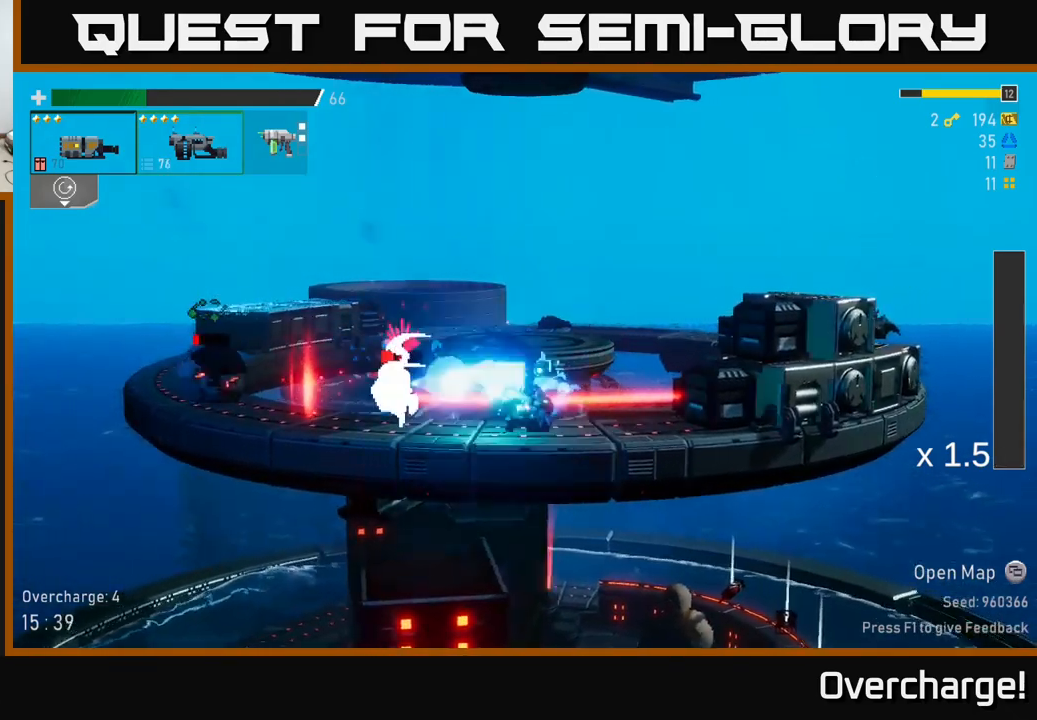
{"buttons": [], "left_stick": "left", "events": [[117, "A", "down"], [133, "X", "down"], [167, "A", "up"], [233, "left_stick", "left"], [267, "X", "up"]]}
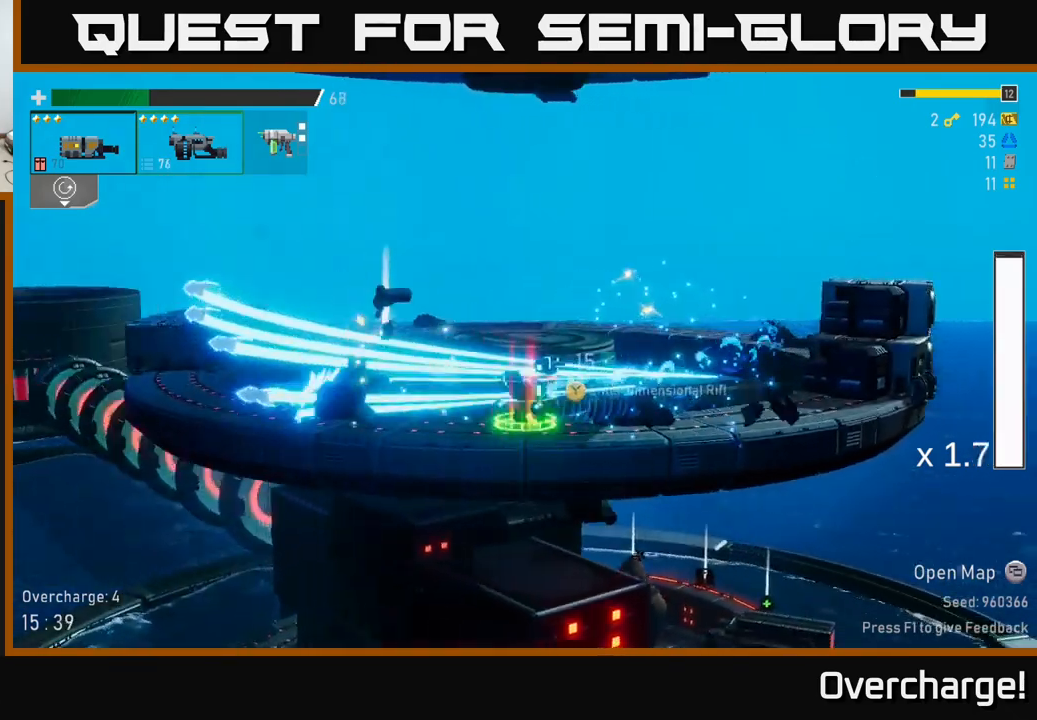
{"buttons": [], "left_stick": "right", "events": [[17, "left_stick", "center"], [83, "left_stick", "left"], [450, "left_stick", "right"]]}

------------------------------

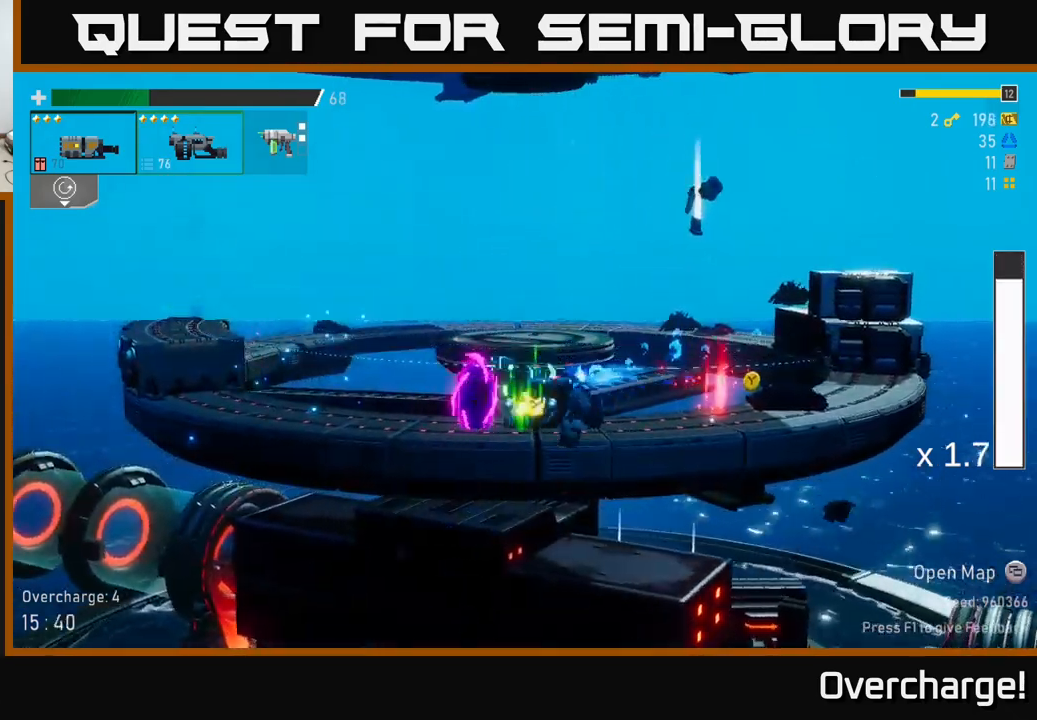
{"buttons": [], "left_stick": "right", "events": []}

------------------------------

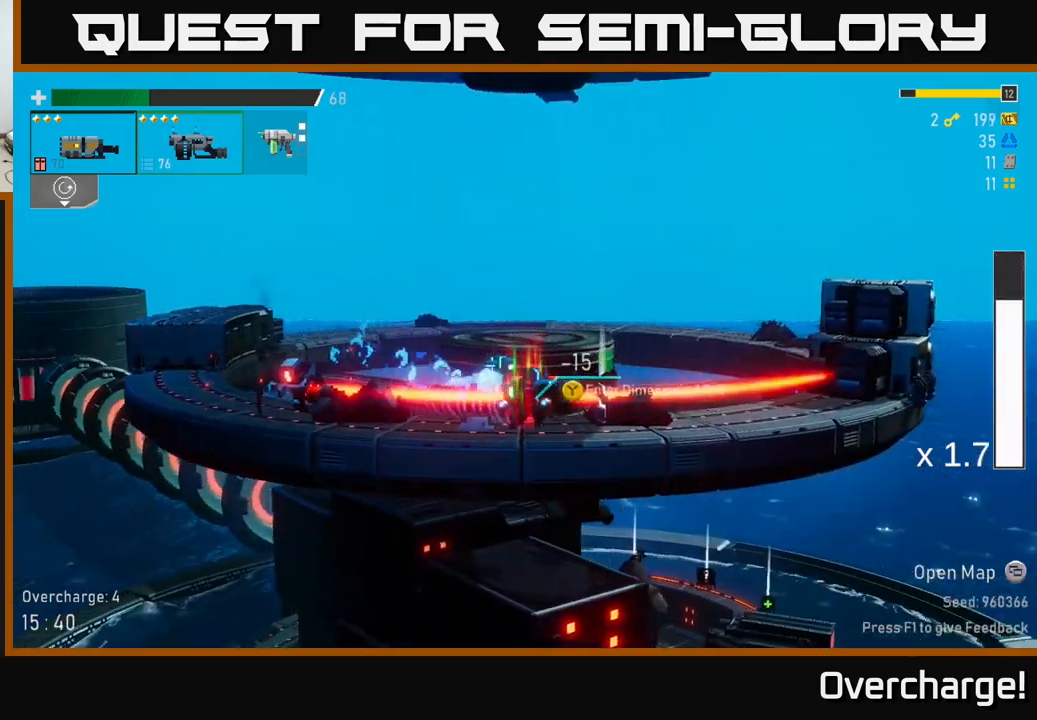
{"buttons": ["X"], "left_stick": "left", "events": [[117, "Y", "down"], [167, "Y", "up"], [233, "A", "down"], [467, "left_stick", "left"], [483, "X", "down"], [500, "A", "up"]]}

------------------------------

> WHAT YOU WILL DO:
Gather and copy every line of the data in which the string "right" is found.

> PROBLEM SOLUTION:
{"buttons": [], "left_stick": "right", "events": [[17, "left_stick", "center"], [83, "left_stick", "left"], [450, "left_stick", "right"]]}
{"buttons": [], "left_stick": "right", "events": []}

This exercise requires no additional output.